E é aqui que fica evidente a metade vazia do copo. Na minha opinião, o meio com Patrick, Daniel e Thaciano deixa a equipe muito vulnerável, com pouca combatividade, já que são jogadores que costumam se apresentar muito no ataque. O treinador entende que o posicionamento avançado, encurralando o adversário em sua zona defensiva, acaba por trazer equilíbrio ao jogo e, por isso, pode abrir mão de um volante de maior pegada. Discordo. Creio que esse equilíbrio até houve nas partidas que jogamos com esta formação (contra ABC-RN e CRB-AL), todavia possibilitado por duas outras razões que se somam àquela trazida por Dado Cavalcanti: 1) O Bahia jogou em casa e os adversários respeitaram o mando de campo tricolor; 2) ambos os adversários são equipes de menor poder ofensivo e com deficiências de criatividade e rapidez na transição da defesa para o ataque.

A sequência de partidas do Bahia, contra Montevideo City (Copa Sul-americana) e contra o Fortaleza (Copa do Nordeste) trarão um pouco de luz a essa questão, não só porque jogaremos fora de casa, como também porque enfrentaremos equipes de melhor posicionamento nos rankings do futebol, sobretudo a partida decisiva contra o Leão do Pici, valendo vaga na final do Nordestão. Dado Cavalcanti terá a oportunidade para mostrar que sua leitura dos jogos e seu entendimento sobre o elenco tricolor estão maduros o suficiente para a torcida depositar nele sua confiança.

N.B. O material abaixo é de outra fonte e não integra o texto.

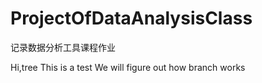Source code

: # ProjectOfDataAnalysisClass
记录数据分析工具课程作业

Hi,tree
This is a test
We will figure out how branch works

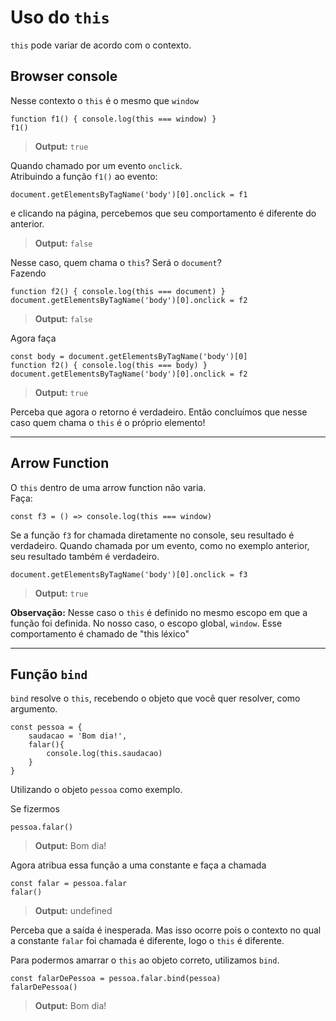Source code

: # Uso do `this`

`this` pode variar de acordo com o contexto.

## Browser console  
Nesse contexto o `this` é o mesmo que `window`

    function f1() { console.log(this === window) }
    f1()

> **Output:** `true`

Quando chamado por um evento `onclick`.  
Atribuindo a função `f1()` ao evento:

    document.getElementsByTagName('body')[0].onclick = f1

e clicando na página, percebemos que seu comportamento é diferente do anterior.  
> **Output:** `false`  

Nesse caso, quem chama o `this`? Será o `document`?  
Fazendo

    function f2() { console.log(this === document) }
    document.getElementsByTagName('body')[0].onclick = f2

> **Output:** `false`  

Agora faça  

    const body = document.getElementsByTagName('body')[0]
    function f2() { console.log(this === body) }
    document.getElementsByTagName('body')[0].onclick = f2

>**Output:** `true`

Perceba que agora o retorno é verdadeiro. Então concluímos que nesse caso quem chama o `this` é o próprio elemento!

***
## Arrow Function

O `this` dentro de uma arrow function não varia.  
Faça:

    const f3 = () => console.log(this === window)

Se a função `f3` for chamada diretamente no console, seu resultado é verdadeiro. Quando chamada por um evento, como no exemplo anterior, seu resultado também é verdadeiro.

    document.getElementsByTagName('body')[0].onclick = f3

>**Output:** `true`

**Observação:** Nesse caso o `this` é definido no mesmo escopo em que a função foi definida. No nosso caso, o escopo global, `window`. Esse comportamento é chamado de "this léxico"

***
## Função `bind`
`bind` resolve o `this`, recebendo o objeto que você quer resolver, como argumento.

    const pessoa = {
        saudacao = 'Bom dia!',
        falar(){
            console.log(this.saudacao)
        }
    }

Utilizando o objeto `pessoa` como exemplo.

Se fizermos
    
    pessoa.falar()

>**Output:** Bom dia!

Agora atribua essa função a uma constante e faça a chamada

    const falar = pessoa.falar
    falar()

>**Output:** undefined

Perceba que a saída é inesperada. Mas isso ocorre pois o contexto no qual a constante `falar` foi chamada é diferente, logo o `this` é diferente.

Para podermos amarrar o `this` ao objeto correto, utilizamos `bind`.

    const falarDePessoa = pessoa.falar.bind(pessoa)
    falarDePessoa()

>**Output:** Bom dia!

Terá ainda a chance de calar aqueles que pensam que seus bons resultados e goleadas são fruto da pouca capacidade competitiva dos adversários e do mando de campo. É a hora de Dado mostrar que merecia a chance de comandar o tricolor na temporada 2021. É a hora e da torcida mostrar que pode apoiar incondicionalmente o time, sem as reclamações usuais. Afinal de contas, o grupo de atletas apresentou, em campo, aquilo que a torcida mais cobrava: garra, determinação e compromisso. Os resultados não aconteceram por acaso. BBMP!!